Business success is more than regulatory compliance.
I spent this past week in Chicago, leading a workshop on software validation for the medical device industry, and we had extensive discussion on FDA regulations for Quality Systems (21 CFR Part 820), as well as electronic records and electronic signatures (21 CFR Part 11). Participants included a group of software developers from Europe, as well as a group of senior ERP consultants from the US. As we worked our way through the regulations section by section, line by line, I realized once again the extent to which, from a business perspective, regulatory compliance is just one aspect of business success. To be successful, a medical device manufacturer, or a pharmaceutical manufacturer, must do a lot of things right. It must bring in revenue, manage costs, meet delivery commitments, maintain quality, and a host of other things. But FDA compliance only addresses one of those dimensions: quality.

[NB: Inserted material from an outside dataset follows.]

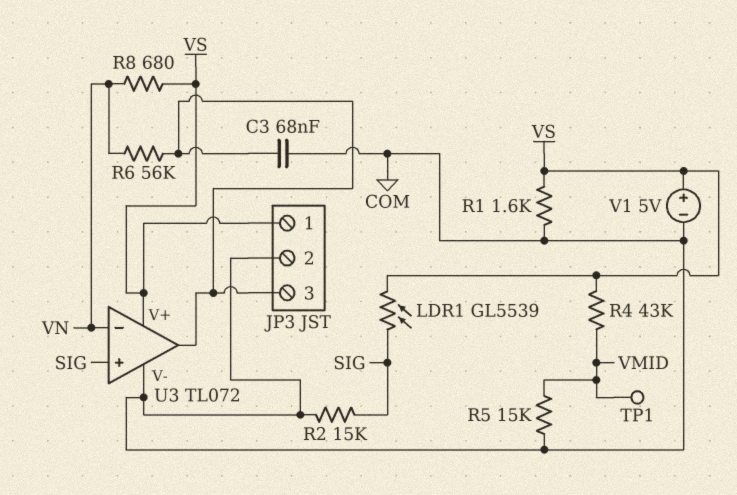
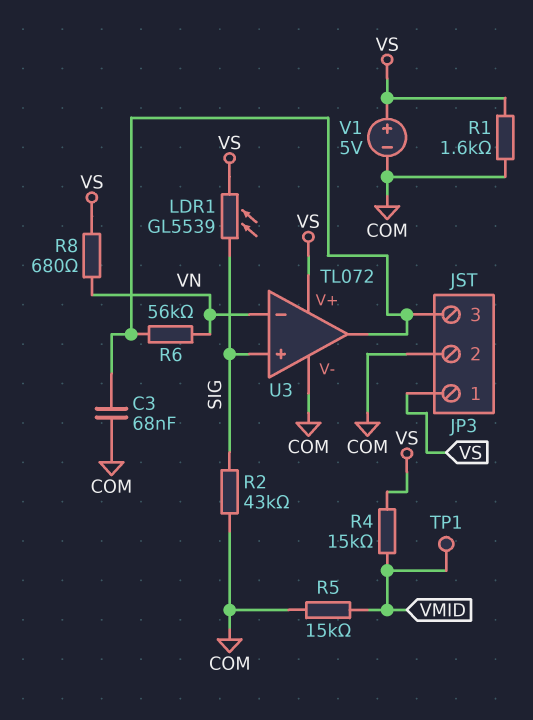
R2: 15k (COM, SIG) -> 43k (COM, SIG)
R4: 43k (VMID, VS) -> 15k (VMID, VS)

FDA doesn't care if you properly forecast demand, increase sales, control your costs, accurately plan material, or manage capacity--in fact, FDA doesn't even care if you stay in business. By law, FDA only cares about one thing--that as long as you are
in business, you design and make product that is safe and effective.
Sometimes I think that companies lose sight of the fact that, although regulatory compliance is mission-critical, you are not in business to be compliant. You are compliant to be in business. But to be successful, you must do much more.